■ **Given material**
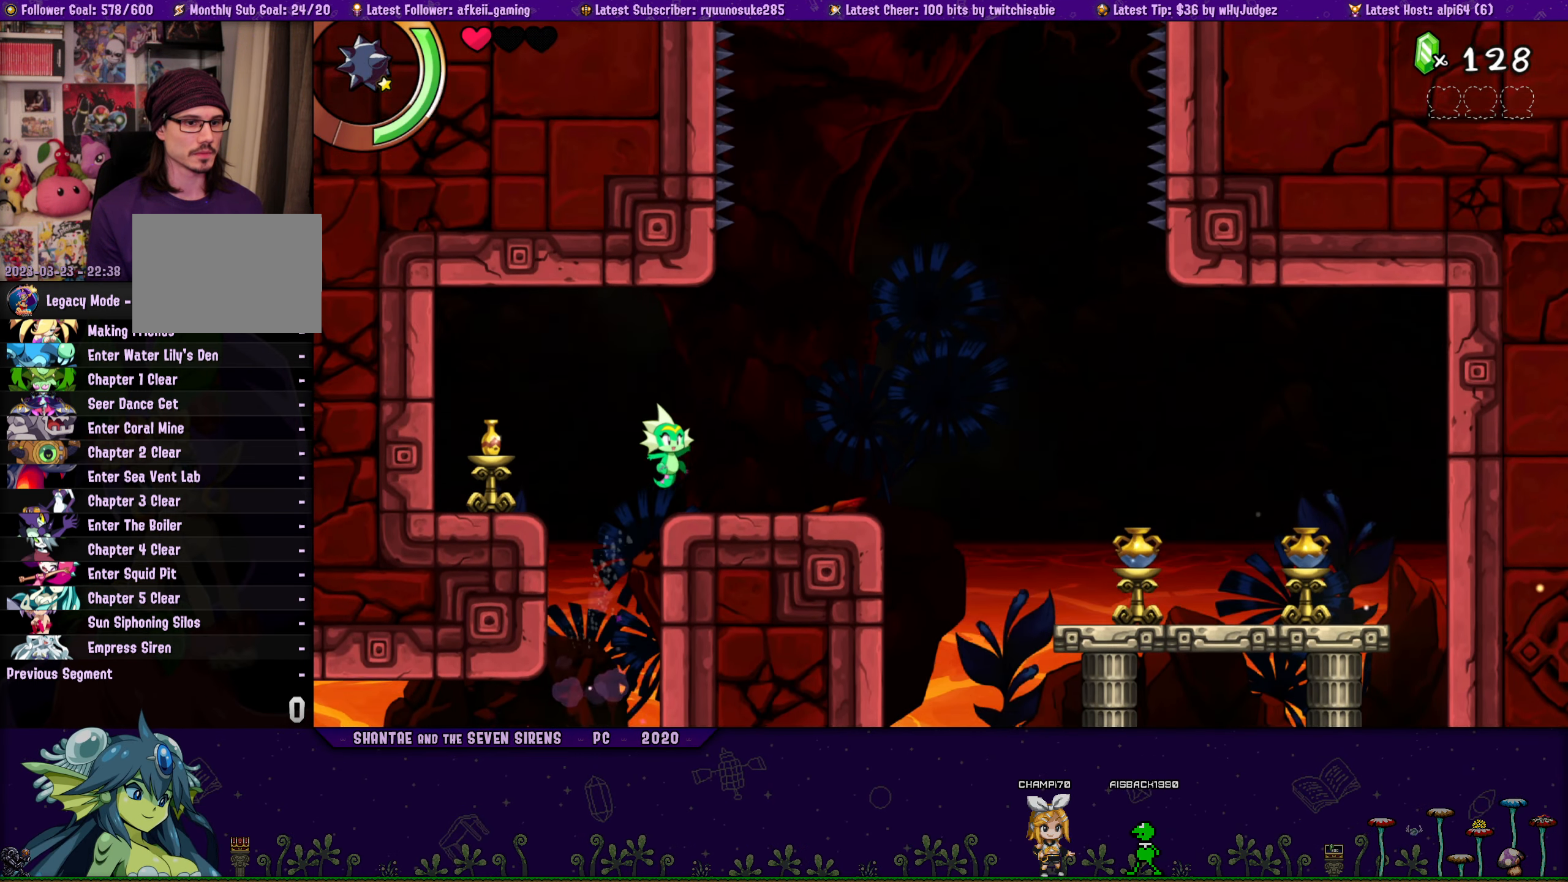
{"buttons": [], "button_events": [[183, "CROSS", "up"], [233, "DPAD_RIGHT", "up"]]}
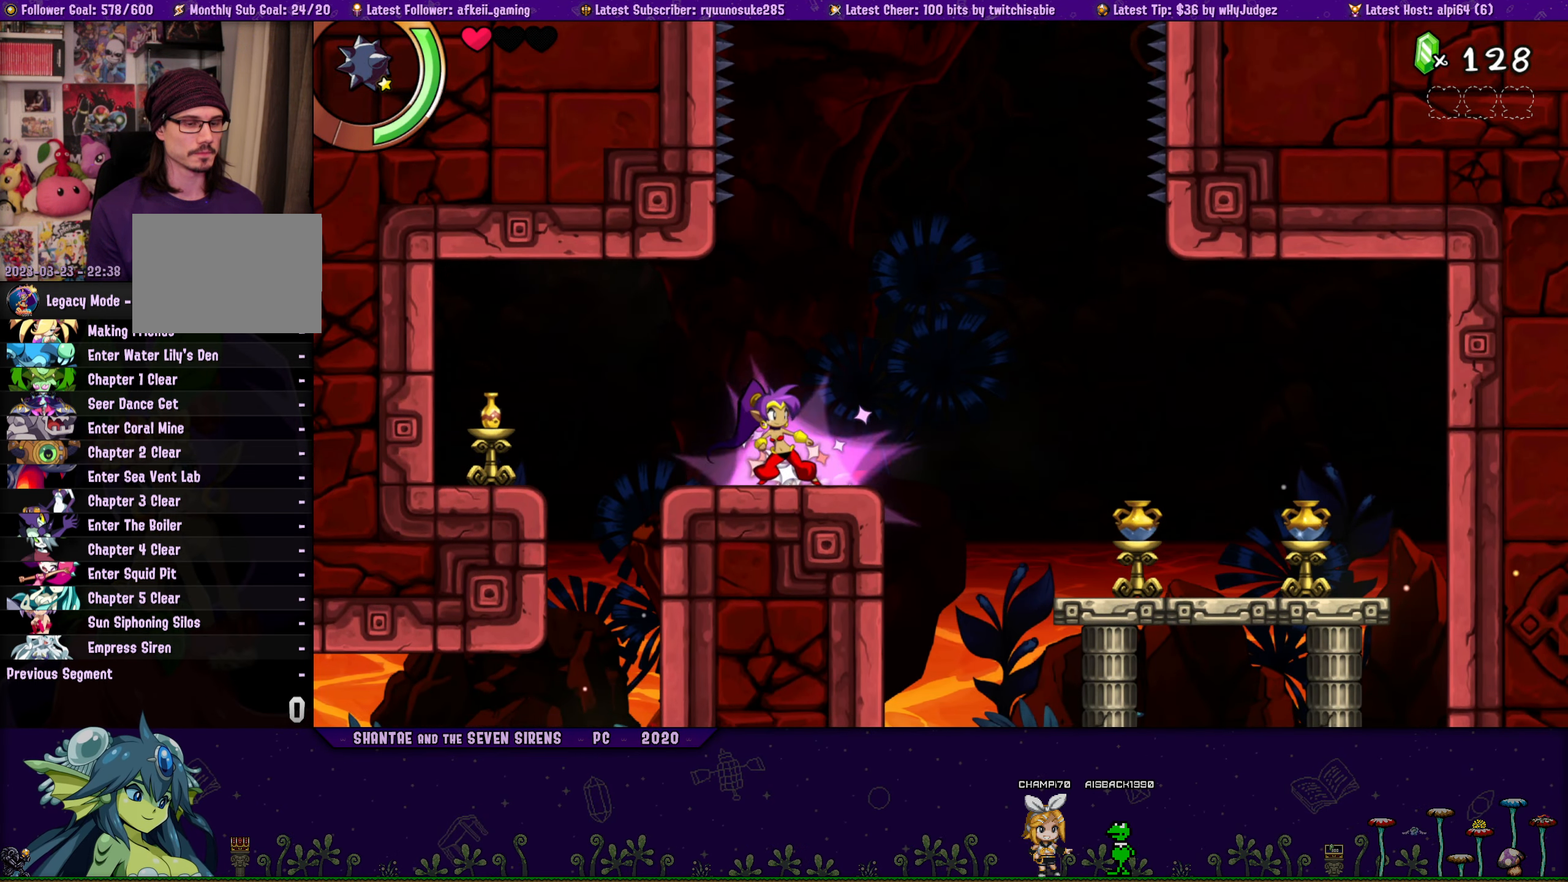
{"buttons": [], "button_events": []}
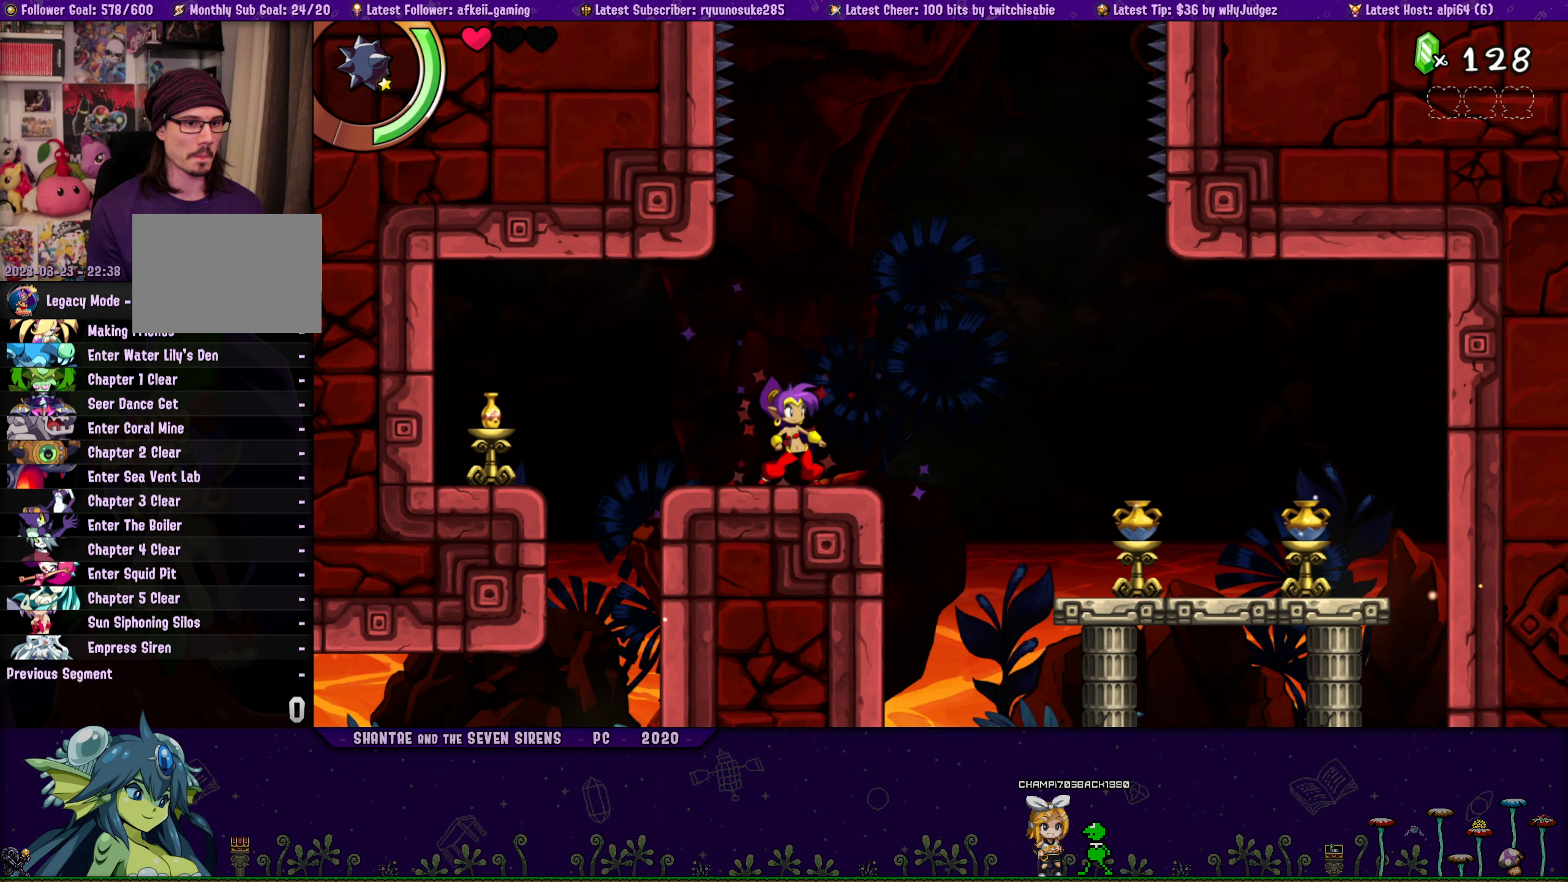
{"buttons": [], "button_events": []}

■ **Assignment**
Give the data again exactly, without pictures.

■ **Exercise answer**
{"buttons": [], "button_events": [[183, "CROSS", "up"], [233, "DPAD_RIGHT", "up"]]}
{"buttons": [], "button_events": []}
{"buttons": [], "button_events": []}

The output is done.